Après, s'agissant de vols de données ou de secrets d'affaires, on a l'impression qu'un grand amalgame est proposé aux responsables d'entreprises, regroupant des risques et des situations assez disparates allant du comportement indélicat d'un employé guidé par l'esprit de lucre aux demandes crapuleuses de rançons en passant par le véritable espionnage industriel ou l'absence de conscience du personnel. Et dans le débat, c'est la cyber sécurité qui impose sa loi et sa logique, probablement car c'est le domaine dans lequel il y a le plus de bénéfices à faire pour les acteurs externes (aux entreprises).
Dans le domaine, j'ai apprécié le récent document de KPMG Switzerland dont on peut assez aisément étendre le propos à la sécurité des données et des capitaux immatériels des entreprises (The five most common cyber security mistakes -
http://tinyurl.com/hqtff6h). Les erreurs mises en avant sont:
- il faut assurer la sécurité à 100%
- la mise en place des meilleurs outils assure la sécurité maximale
- les armes et les moyens doivent être meilleurs que ceux des assaillants
- la qualité de la cyber sécurité dépend de la surveillance
- il faut recruter les meilleurs techniciens pour se défendre contre les cyber attaques
KPMG complète cette liste d'erreur d'un tableau comparatif, opportunément caricatural, entre l'attitude commune en matière de cyber sécurité et celle, de bon père de famille, d'un bijoutier.
Ce qui ressort de ceci, c'est que la sécurité des données commence par une prise de conscience, suivies de décisions de gestion, y compris du personnel, pour enfin se terminer par de la technologie. Ce constat est illustré par les résultats d'une enquête récente menée par KPMG auprès d'entreprises suisses et qui montre certaines faiblesses dans les comportements (Swiss companies underestimate the threat posed by cybercrime -
http://tinyurl.com/j4na54s). Tout en ne perdant pas de vue les biais de cette étude, notamment le fait que les répondants soient principalement issus du monde financier, on ne peut que s'étonner de ce que:
- plus de la moitié des dirigeants n'ont pas une bonne compréhension des risques engendrés par la cyber criminalité
- plus de la moitié des dirigeants pensent qu'il s'agit d'un problème technique
- dans près de 60% des entreprises la "sécurité" ne rapporte pas au comité de direction (ou au conseil d'administration)
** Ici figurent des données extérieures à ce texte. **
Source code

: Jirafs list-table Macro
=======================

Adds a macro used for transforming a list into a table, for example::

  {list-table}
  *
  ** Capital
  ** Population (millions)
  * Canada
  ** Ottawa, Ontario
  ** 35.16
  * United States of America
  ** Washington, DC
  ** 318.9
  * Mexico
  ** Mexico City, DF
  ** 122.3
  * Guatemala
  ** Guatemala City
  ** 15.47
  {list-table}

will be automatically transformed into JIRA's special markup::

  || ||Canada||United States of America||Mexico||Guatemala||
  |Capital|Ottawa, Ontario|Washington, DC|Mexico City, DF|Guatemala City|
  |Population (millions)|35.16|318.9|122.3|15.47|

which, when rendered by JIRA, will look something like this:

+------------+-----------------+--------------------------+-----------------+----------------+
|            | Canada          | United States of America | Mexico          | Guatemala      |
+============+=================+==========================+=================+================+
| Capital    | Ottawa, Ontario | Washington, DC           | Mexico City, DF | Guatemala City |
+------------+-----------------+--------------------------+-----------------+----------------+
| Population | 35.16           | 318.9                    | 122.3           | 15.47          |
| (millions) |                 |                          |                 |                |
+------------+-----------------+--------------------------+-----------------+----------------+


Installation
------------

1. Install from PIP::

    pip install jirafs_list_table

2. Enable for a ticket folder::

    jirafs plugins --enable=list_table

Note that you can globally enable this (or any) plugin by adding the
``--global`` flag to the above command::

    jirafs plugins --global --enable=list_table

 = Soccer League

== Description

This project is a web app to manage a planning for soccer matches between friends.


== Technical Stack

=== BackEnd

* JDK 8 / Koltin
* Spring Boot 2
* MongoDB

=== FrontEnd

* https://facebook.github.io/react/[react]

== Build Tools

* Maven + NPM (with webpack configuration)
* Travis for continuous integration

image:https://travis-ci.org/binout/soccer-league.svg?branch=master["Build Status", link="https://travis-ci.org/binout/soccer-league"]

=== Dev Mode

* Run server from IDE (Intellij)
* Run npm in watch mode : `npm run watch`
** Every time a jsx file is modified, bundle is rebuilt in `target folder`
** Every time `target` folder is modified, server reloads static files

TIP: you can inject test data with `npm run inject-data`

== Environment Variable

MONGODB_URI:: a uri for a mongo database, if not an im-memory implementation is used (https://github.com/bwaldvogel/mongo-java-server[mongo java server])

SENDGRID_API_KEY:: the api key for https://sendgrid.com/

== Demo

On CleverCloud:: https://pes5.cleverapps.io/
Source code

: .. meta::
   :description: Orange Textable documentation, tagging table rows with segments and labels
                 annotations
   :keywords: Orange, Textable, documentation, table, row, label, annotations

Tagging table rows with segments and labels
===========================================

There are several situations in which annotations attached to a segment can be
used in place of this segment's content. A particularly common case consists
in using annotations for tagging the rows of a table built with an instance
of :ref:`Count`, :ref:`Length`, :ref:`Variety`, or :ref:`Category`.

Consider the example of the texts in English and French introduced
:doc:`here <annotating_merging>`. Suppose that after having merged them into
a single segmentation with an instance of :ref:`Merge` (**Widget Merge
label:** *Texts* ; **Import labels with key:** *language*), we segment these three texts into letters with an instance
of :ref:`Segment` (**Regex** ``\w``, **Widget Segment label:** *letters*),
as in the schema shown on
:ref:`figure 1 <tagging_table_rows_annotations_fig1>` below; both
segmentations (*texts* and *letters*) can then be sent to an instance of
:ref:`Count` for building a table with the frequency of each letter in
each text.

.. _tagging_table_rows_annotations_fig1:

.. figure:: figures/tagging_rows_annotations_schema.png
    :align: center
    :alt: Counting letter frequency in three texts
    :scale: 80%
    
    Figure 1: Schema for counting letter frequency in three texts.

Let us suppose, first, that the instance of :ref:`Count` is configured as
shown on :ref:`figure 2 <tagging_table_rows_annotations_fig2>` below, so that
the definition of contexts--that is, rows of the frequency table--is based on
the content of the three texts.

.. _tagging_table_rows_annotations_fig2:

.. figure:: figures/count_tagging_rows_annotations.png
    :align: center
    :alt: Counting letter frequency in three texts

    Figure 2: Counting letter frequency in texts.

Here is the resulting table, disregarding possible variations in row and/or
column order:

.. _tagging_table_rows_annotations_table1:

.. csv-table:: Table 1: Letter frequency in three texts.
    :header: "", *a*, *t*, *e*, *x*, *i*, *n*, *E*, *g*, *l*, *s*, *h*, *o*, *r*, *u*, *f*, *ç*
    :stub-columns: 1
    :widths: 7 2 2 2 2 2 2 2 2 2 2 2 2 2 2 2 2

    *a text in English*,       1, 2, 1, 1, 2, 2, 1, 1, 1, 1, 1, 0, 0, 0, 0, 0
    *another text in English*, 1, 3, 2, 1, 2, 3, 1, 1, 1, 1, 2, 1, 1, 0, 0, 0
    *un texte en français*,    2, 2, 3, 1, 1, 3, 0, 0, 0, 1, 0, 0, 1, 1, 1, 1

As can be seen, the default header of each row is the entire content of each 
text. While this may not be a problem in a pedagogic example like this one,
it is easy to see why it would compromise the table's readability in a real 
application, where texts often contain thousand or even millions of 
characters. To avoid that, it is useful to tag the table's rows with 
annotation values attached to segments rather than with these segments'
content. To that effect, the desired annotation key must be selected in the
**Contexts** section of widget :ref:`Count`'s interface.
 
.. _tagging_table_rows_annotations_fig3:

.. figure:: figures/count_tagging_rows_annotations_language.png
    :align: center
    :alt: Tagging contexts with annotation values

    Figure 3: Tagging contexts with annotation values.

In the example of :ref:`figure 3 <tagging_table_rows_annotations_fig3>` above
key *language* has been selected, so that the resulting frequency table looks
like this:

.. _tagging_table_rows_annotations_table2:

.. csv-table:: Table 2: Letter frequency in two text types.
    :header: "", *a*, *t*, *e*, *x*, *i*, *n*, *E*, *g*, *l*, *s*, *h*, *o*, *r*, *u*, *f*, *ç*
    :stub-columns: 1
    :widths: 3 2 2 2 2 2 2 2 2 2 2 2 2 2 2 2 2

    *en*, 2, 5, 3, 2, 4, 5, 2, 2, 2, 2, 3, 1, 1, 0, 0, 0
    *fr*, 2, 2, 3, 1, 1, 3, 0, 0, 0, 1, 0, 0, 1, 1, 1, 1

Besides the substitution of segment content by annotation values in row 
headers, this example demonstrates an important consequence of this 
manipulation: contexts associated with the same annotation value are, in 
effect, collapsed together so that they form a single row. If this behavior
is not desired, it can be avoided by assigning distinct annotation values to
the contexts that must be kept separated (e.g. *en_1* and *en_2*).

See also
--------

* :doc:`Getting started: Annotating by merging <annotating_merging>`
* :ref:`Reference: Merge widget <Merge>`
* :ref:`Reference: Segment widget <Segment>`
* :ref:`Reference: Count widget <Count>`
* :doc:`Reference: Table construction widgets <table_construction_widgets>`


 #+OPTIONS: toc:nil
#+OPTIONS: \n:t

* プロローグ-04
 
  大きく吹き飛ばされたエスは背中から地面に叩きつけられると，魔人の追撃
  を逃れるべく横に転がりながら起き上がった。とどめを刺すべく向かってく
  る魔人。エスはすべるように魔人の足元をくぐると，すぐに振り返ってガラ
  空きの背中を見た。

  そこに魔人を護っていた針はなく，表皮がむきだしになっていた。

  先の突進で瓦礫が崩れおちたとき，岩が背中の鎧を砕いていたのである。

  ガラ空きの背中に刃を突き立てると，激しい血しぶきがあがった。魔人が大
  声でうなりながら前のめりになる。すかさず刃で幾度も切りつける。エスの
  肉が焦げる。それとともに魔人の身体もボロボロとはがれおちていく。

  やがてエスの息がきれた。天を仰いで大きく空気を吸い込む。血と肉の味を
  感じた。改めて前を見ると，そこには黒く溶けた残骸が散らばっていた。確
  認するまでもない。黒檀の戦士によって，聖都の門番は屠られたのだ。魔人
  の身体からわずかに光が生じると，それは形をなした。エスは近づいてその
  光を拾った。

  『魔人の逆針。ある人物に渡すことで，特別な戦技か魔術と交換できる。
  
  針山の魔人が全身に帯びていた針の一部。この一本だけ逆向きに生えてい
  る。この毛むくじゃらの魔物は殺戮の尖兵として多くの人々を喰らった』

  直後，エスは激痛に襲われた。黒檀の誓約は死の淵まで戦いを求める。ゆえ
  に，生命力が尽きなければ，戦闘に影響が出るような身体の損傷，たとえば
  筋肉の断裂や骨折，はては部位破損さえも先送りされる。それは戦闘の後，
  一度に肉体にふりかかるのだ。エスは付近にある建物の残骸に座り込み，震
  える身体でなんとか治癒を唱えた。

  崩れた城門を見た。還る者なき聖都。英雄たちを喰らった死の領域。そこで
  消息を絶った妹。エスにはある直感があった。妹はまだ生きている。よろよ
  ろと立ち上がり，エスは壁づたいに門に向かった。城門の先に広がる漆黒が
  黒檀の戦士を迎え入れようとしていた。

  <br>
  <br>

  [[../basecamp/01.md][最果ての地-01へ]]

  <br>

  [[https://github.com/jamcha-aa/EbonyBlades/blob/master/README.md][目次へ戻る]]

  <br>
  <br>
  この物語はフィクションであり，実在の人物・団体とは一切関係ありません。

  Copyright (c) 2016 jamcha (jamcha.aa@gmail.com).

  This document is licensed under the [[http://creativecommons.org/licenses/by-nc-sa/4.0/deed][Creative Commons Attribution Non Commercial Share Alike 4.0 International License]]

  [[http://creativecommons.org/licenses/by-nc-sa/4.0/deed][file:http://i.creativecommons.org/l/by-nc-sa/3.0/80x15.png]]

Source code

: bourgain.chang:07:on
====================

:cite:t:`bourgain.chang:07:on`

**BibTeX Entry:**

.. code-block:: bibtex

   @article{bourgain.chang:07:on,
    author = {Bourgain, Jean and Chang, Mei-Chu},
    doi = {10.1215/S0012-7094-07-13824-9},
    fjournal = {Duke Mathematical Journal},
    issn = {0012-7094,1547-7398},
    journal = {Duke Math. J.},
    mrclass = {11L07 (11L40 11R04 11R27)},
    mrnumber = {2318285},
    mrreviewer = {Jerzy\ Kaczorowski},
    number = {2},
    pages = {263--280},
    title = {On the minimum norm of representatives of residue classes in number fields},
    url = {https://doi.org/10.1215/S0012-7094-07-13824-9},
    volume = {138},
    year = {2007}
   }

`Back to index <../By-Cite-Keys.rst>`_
- près de 60% ne sont pas convaincus de la compétence de leurs prestataires spécialisés
- seules 8% des entreprises ont un plan pour répondre aux attaques et le testent; une petite moitié a aussi un plan mais ne le teste pas...
Bref, les malfrats qui ont envie de s'attaquer aux entreprises ont encore de beaux jours devant eux. Et il reste encore beaucoup de travail pour amener les dirigeants d'entreprises à intégrer la dimension "sécurité de l'information" dans leurs schémas de pensée et de gestion.